# Best Way To Clean Glass?



## dmackey (Jan 26, 2010)

i have been using the mag float which works fine but starting to notice more and more scratches on the inside of the glass maybe because of the sand bed, so i will no longer be using it, anyone have a safer way to clean the glass ??


----------



## BRUNER247 (Jun 2, 2010)

There's a lil cloth that you can slip over your cleaner that way you know there's no sand on the surface of your float.although tiny particles of sand probably stick to what your trying to remove n probably still do some scratching. Yet another reason I don't care for sand. Scratching tanks up.


----------



## Guest (Aug 24, 2010)

I take a brand new J-cloth and use some elbow grease. Works great


----------



## CLUSTER ONE (Aug 2, 2006)

I use an old gift carf for algae. For cleaning the outside just water and a towel


----------



## LS1FDRx7 (Mar 6, 2007)

Micro-fiber cloth towels. The ones you use for detailing cars. Doesn't leave a scratch and algae clings on it very well too. Just rinse away the aglae, let it dry and reuse over and over again. Great for outside tank also.


----------



## dmackey (Jan 26, 2010)

cool thanks fellas


----------



## Domelotta (Apr 25, 2007)

I use the magfloat still and haven't really noticed many scratches. I just make sure not to go within 1 1/2" of the sand bed and when I clean the bottom I lift the magfloat and let it float away then bring it back and repeat a few times just in case there are sand particles on it. It's been working for me so far.


----------



## Sacrifice (Sep 24, 2006)

In my 75g tank I used Ecocomplete as my substrate and I believe because it has some finer particles to it that I'm beginning to notice some scratching with my magfloat as well. I just noticed it lastnight, during a waterchange.


----------



## Pirambeba (Feb 1, 2010)

I got a pretty nasty scratch on one of my 29's because of those stupid magnafloat things!!!
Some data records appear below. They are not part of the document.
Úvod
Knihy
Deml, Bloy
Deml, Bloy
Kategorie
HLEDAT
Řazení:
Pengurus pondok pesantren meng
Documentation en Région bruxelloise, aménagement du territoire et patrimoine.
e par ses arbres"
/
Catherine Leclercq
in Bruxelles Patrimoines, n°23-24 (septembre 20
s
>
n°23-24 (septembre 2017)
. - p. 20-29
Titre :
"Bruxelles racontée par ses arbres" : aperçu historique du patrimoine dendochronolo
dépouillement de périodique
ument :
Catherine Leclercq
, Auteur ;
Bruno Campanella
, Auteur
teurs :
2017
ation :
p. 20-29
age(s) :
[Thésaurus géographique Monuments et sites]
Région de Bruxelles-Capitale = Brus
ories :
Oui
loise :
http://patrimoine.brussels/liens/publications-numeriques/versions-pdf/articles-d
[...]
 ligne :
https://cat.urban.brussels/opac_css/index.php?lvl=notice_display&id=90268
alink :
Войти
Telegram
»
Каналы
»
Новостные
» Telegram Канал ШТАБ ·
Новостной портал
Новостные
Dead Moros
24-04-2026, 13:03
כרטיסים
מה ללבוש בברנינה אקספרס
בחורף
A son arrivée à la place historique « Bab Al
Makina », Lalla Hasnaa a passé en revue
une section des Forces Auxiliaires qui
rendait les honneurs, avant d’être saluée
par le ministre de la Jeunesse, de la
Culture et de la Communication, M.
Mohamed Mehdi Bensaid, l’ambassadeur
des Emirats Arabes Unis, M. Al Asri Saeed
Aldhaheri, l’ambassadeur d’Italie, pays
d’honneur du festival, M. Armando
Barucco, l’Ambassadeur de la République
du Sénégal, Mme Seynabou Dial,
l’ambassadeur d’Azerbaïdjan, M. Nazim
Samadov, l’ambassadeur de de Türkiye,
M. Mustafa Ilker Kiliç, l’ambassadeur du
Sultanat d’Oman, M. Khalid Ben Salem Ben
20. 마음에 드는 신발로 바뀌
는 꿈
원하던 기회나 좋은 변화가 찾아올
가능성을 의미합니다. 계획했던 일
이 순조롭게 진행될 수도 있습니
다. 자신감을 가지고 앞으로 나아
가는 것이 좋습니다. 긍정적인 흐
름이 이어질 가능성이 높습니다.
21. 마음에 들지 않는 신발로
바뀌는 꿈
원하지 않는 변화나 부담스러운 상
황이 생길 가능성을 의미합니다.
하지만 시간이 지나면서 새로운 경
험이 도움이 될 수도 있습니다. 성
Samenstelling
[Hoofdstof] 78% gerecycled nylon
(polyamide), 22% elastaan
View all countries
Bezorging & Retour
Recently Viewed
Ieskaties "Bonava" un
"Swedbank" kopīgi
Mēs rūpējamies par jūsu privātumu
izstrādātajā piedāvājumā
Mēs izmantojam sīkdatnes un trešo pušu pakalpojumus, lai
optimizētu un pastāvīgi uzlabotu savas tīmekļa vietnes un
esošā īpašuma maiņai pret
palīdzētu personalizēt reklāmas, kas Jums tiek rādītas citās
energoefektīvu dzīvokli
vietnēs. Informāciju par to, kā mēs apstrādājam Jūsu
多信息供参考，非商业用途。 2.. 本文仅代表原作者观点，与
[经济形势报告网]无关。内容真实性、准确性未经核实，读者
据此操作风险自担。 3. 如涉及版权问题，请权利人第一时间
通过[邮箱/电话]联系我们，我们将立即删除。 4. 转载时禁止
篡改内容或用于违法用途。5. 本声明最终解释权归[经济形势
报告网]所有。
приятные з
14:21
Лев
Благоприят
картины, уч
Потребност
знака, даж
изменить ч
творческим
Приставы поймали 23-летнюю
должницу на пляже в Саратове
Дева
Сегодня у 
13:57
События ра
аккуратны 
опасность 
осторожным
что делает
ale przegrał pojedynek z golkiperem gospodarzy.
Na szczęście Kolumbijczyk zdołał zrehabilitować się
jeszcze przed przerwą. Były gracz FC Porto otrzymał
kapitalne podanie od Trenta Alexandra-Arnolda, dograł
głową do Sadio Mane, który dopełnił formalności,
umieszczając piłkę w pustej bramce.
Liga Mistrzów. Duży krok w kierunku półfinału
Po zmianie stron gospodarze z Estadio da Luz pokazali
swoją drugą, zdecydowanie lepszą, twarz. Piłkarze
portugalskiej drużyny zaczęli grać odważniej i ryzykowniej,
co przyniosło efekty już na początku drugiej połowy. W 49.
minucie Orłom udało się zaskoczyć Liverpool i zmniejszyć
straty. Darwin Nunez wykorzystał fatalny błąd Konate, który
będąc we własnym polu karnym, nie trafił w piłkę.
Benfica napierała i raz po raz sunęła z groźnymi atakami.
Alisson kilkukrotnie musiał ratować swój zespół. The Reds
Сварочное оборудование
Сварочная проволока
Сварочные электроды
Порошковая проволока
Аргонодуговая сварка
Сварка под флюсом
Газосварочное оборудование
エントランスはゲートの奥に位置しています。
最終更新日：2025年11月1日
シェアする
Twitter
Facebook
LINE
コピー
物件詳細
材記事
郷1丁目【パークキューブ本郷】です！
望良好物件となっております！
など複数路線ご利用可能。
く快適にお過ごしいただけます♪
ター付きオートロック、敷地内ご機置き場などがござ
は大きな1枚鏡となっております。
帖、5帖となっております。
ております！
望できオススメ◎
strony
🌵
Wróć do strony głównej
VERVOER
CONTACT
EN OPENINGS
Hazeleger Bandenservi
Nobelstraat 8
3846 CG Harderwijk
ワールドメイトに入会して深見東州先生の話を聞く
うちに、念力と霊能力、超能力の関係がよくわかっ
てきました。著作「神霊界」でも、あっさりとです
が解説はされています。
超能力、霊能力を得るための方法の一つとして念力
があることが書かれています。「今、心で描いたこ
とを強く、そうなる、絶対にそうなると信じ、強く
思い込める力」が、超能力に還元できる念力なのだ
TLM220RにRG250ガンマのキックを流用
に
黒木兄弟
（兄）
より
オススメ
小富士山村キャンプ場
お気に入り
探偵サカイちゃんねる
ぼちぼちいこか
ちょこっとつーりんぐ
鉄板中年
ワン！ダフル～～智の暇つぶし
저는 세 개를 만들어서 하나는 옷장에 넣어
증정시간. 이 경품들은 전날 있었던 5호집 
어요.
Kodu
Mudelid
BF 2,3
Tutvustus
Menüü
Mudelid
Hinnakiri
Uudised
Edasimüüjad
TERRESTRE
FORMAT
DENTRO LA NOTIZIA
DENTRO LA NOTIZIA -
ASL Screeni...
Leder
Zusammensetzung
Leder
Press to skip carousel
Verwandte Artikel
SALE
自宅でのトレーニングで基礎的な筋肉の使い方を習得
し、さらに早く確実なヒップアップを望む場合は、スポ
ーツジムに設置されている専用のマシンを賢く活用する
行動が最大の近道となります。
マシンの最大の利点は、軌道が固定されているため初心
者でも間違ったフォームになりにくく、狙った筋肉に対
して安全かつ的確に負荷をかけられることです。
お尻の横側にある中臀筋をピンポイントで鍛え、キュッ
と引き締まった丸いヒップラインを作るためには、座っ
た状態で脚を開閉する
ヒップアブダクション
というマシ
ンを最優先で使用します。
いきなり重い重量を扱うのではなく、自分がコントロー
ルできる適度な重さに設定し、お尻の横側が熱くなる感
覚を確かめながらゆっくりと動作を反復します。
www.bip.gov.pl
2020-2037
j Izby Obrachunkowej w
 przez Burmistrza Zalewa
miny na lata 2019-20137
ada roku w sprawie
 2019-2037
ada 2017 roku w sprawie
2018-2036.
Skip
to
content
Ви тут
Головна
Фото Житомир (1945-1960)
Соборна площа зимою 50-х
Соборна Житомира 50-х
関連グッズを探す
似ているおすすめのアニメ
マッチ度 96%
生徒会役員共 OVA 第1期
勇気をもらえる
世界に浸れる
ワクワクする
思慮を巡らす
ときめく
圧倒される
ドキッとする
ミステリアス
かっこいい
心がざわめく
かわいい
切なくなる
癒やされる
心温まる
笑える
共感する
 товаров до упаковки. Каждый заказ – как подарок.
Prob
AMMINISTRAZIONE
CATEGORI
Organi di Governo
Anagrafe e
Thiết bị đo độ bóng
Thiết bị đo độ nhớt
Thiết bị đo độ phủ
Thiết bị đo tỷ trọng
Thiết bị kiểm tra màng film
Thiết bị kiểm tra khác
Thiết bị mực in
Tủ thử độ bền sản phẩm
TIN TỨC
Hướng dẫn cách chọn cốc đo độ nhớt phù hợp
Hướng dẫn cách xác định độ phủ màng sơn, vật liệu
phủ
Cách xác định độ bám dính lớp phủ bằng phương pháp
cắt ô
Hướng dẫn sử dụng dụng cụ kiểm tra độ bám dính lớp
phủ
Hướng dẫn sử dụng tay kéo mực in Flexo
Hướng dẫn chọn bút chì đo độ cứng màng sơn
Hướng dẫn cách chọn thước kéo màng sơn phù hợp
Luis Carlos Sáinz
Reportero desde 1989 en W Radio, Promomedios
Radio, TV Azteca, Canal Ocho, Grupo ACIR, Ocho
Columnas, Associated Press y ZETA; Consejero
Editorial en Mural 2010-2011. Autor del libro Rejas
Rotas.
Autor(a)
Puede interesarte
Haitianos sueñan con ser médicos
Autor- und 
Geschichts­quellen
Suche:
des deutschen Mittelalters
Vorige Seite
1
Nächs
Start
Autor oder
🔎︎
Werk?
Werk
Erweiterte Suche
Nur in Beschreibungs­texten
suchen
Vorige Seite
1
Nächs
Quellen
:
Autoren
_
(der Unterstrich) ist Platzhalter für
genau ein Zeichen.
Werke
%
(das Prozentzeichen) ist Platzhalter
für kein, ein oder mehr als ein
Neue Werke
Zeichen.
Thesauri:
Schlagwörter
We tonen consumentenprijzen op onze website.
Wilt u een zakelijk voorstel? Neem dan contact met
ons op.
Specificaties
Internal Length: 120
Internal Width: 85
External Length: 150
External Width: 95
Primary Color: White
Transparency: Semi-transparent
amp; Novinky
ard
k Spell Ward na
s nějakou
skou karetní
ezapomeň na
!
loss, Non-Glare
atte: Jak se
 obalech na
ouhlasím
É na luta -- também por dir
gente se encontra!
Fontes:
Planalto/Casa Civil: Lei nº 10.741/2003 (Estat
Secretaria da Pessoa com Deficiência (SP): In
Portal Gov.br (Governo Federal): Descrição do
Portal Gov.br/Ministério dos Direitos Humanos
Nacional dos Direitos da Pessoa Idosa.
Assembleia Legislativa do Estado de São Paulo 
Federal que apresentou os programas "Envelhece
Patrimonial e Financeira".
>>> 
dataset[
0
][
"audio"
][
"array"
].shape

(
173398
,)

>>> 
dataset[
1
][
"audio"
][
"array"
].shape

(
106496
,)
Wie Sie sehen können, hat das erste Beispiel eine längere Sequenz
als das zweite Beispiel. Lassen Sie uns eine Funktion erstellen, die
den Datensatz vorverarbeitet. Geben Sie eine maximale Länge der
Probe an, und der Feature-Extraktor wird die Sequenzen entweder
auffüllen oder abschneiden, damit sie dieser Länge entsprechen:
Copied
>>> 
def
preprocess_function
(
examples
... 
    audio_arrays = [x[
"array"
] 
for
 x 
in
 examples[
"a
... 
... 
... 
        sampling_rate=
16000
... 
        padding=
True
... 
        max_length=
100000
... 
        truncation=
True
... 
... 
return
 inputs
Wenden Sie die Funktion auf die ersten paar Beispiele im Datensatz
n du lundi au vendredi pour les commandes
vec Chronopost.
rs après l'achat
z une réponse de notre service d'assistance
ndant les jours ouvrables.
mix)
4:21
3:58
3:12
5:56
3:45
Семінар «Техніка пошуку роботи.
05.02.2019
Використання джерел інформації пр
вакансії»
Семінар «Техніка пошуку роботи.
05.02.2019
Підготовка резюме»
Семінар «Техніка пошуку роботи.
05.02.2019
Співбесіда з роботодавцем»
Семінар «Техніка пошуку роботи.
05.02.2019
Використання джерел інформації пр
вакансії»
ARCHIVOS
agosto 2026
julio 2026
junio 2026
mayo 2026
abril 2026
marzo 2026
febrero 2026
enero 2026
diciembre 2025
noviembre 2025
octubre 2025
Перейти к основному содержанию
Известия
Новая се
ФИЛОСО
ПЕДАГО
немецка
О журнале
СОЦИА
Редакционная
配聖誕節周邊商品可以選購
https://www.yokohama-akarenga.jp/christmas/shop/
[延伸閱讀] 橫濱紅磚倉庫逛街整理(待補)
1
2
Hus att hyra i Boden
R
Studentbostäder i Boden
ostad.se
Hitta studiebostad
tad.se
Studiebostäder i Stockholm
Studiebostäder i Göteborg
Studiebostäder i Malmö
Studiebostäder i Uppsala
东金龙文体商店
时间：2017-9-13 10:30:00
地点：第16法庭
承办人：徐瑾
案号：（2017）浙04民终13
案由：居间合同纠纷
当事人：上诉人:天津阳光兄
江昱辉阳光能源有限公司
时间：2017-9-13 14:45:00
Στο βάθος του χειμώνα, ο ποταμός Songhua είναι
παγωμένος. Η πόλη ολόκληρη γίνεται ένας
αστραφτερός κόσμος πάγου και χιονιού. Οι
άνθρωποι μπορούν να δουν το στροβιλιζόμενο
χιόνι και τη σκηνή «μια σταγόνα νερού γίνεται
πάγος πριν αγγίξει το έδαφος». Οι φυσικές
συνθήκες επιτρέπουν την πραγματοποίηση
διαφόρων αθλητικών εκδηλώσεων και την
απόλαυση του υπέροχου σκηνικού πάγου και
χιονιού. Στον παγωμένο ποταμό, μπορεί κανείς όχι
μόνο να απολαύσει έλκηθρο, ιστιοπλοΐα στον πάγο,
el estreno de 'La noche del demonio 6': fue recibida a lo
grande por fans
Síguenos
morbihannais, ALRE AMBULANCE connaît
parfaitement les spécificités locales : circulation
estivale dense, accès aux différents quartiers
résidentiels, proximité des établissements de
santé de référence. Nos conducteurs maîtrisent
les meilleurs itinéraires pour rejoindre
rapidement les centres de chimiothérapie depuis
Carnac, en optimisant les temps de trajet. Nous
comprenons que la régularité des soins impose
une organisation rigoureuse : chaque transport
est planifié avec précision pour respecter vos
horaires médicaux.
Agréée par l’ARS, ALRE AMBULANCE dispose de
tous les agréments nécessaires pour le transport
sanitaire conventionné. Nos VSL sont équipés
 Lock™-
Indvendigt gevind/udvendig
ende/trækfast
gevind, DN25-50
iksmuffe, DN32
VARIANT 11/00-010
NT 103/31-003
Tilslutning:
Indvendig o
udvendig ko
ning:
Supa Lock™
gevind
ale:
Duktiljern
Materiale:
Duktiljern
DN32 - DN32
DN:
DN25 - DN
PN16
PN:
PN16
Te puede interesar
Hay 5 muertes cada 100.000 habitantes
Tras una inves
I use a soft sponge on my newer one, so far so good


----------



## Sanjo Eel (Aug 21, 2008)

LS1FDRx7 said:


> Micro-fiber cloth towels. The ones you use for detailing cars. Doesn't leave a scratch and algae clings on it very well too. Just rinse away the aglae, let it dry and reuse over and over again. Great for outside tank also.


Thanks, that is a great tip and way cheaper than a mag float. I'm gonna try this next cleaning.


----------



## cmulawka (Dec 11, 2007)

I use to work for a company cleaning tanks. I use to use this blade from home depot i think it was used for wallpaper or some thing it was metal and about a foot long the blade was rounded over but true and straight it would clean the glass with one swipe. It would also gut below the gravel line with out scratching.


----------